EXTRACT TO READ:
* START *

My understanding is it is better to connect power pins directly to power planes with as short traces as possible, since inductance of the power planes is almost zero, and inductance of vias (which are < 1mm long) is much smaller than inductance of trace they recommend

Regarding the value of the capacitor, 100nF is good only up to 10, maybe 20 MHz, and to cover everything above you need to place more capacitors of different values, for example 47n, 10n, 3.7n, 1n - all together

P.S. This is all about the packages with pins near the edge of the chip (i.e. not BGA)

T3sl4co1l:
Right, more or less.

Regarding "goodness":

A 100nF 0603 may have ESL of 3nH or so in a typical layout, which is SRF at 9.2MHz.

It's no worse than a 1nF of the same size and layout, i.e., it's still 3nH on the HF asymptote.

If that's a low enough impedance for the load, that's it, you're set, it's done!

If the load needs a lower impedance, it doesn't much matter what value you use, so long as it's (physically) small enough, wide enough, or quantity enough, to meet that requirement.

You do of course need a large enough value to do anything; 1pF won't cut it.  But 10nF and up are plenty available in small sizes, so there's not much reason to use less.  And for that matter, not much reason to use more; 100nF just happens to be the de facto standard.

What you definitely want to avoid, is making a resonant network between stacks of capacitors.  This is the best reason to ignore advice suggesting tapered values and sizes.

Tim

profdc9:
Just a quick question about this...

In some cases, does it make sense to add some series resistance to the larger value capacitors to prevent parallel resonances between capacitors placed in parallel?

For example, use a 100 nF 0603 with 1-10 ohms in series, and a 1 nF 0402 in parallel with that combination, with the 1 nF placed closest to the bypassed pin?  Then maybe with a ferrite bead and/or a series resistor of 1-10 ohms to suppress overall resonances?

Usually I try to get away with a single low inductance capacitor if the inductance is small enough, but at some point the wire bonding inductance is going to dominate and no matter what you do there's going to be a resonance.

I go by what is written here as a general guide:

https://www.avx.com/docs/techinfo/CeramicCapacitors/parasitc.pdf



--- Quote from: T3sl4co1l on July 01, 2020, 02:44:39 am ---Right, more or less.

Regarding "goodness":

A 100nF 0603 may have ESL of 3nH or so in a typical layout, which is SRF at 9.2MHz.

It's no worse than a 1nF of the same size and layout, i.e., it's still 3nH on the HF asymptote.

If that's a low enough impedance for the load, that's it, you're set, it's done!

* END *

WHAT YOU NEED TO DO:
A) From the first post of the forum thread on decoupling capacitors, list the capacitor values suggested as additions to 100nF to cover frequencies above 10 to 20 MHz.
B) Write a continuation of the forum thread on decoupling capacitors, starting right after its last line.

INFORMATION SUPPLIED:
* START *

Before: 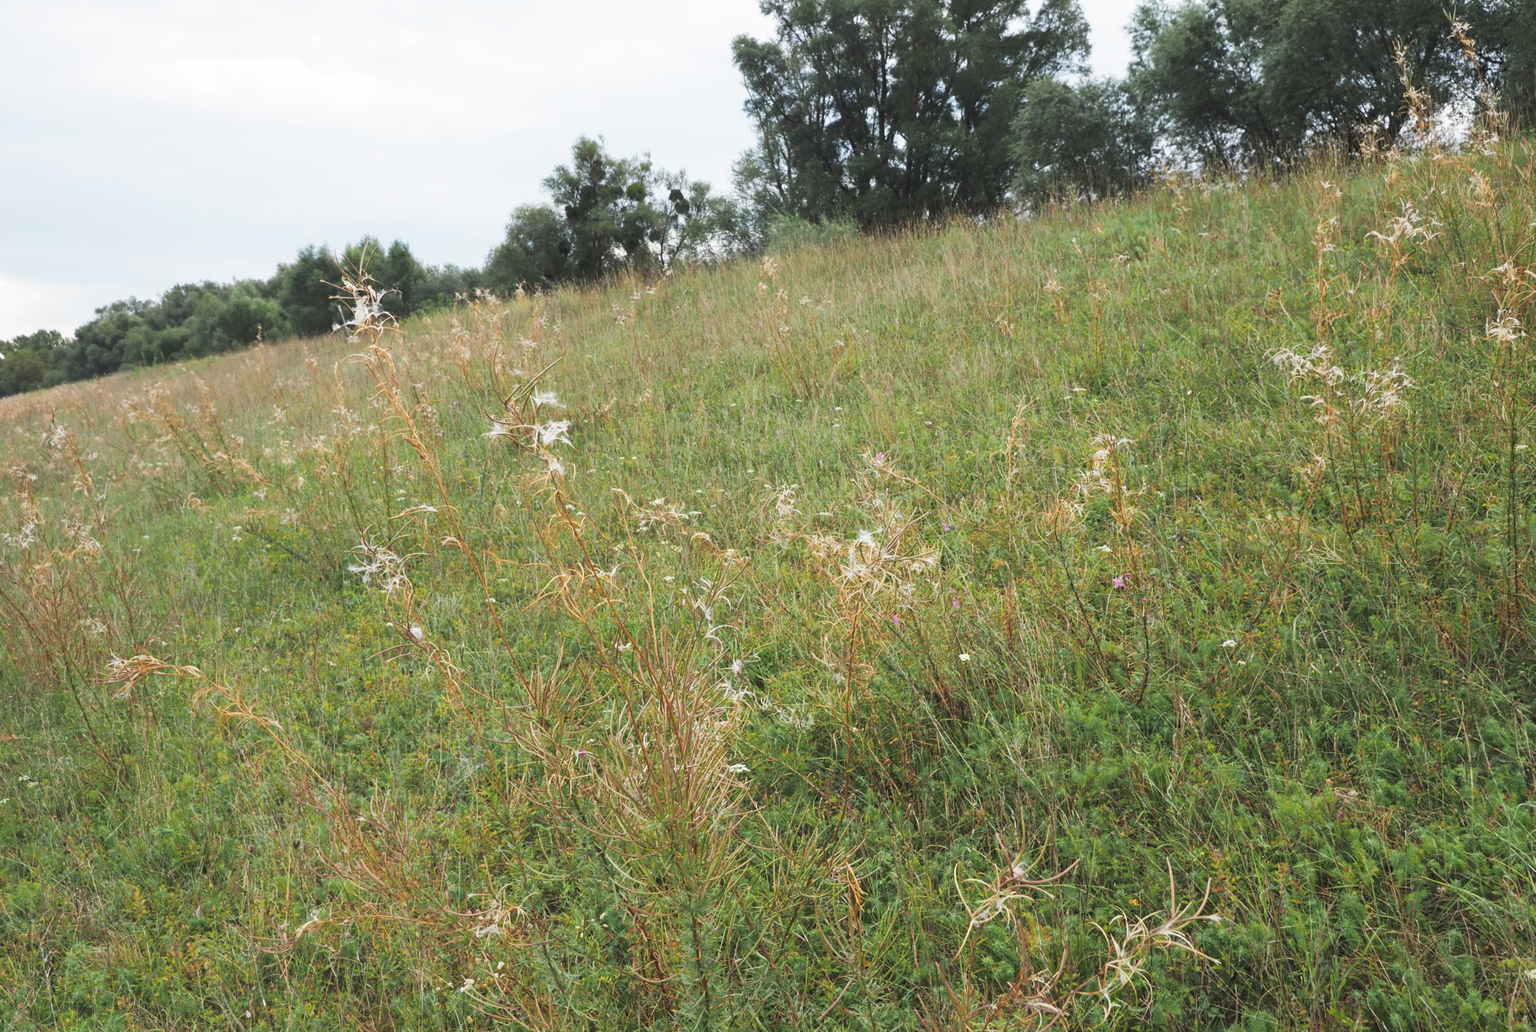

* END *

EXPECTED ANSWERS:
A) 47n, 10n, 3.7n, 1n

B)
If the load needs a lower impedance, it doesn't much matter what value you use, so long as it's (physically) small enough, wide enough, or quantity enough, to meet that requirement.

You do of course need a large enough value to do anything; 1pF won't cut it.  But 10nF and up are plenty available in small sizes, so there's not much reason to use less.  And for that matter, not much reason to use more; 100nF just happens to be the de facto standard.

What you definitely want to avoid, is making a resonant network between stacks of capacitors.  This is the best reason to ignore advice suggesting tapered values and sizes.

Tim

--- End quote ---

T3sl4co1l:

--- Quote from: profdc9 on July 01, 2020, 03:21:12 pm ---Just a quick question about this...

In some cases, does it make sense to add some series resistance to the larger value capacitors to prevent parallel resonances between capacitors placed in parallel?
--- End quote ---

Yes, particularly bulk caps with large values and low ESR: ceramic and polymer especially.  (Mind that, while ceramics aren't, polymers are available in many ESRs: shop accordingly.  And tantalum are available in a higher but overlapping range; with ceramic and polymer being pervasive nowadays, tantalum aren't all that important anymore, and you don't have to worry about triggering thermite reactions, or buying conflict minerals.)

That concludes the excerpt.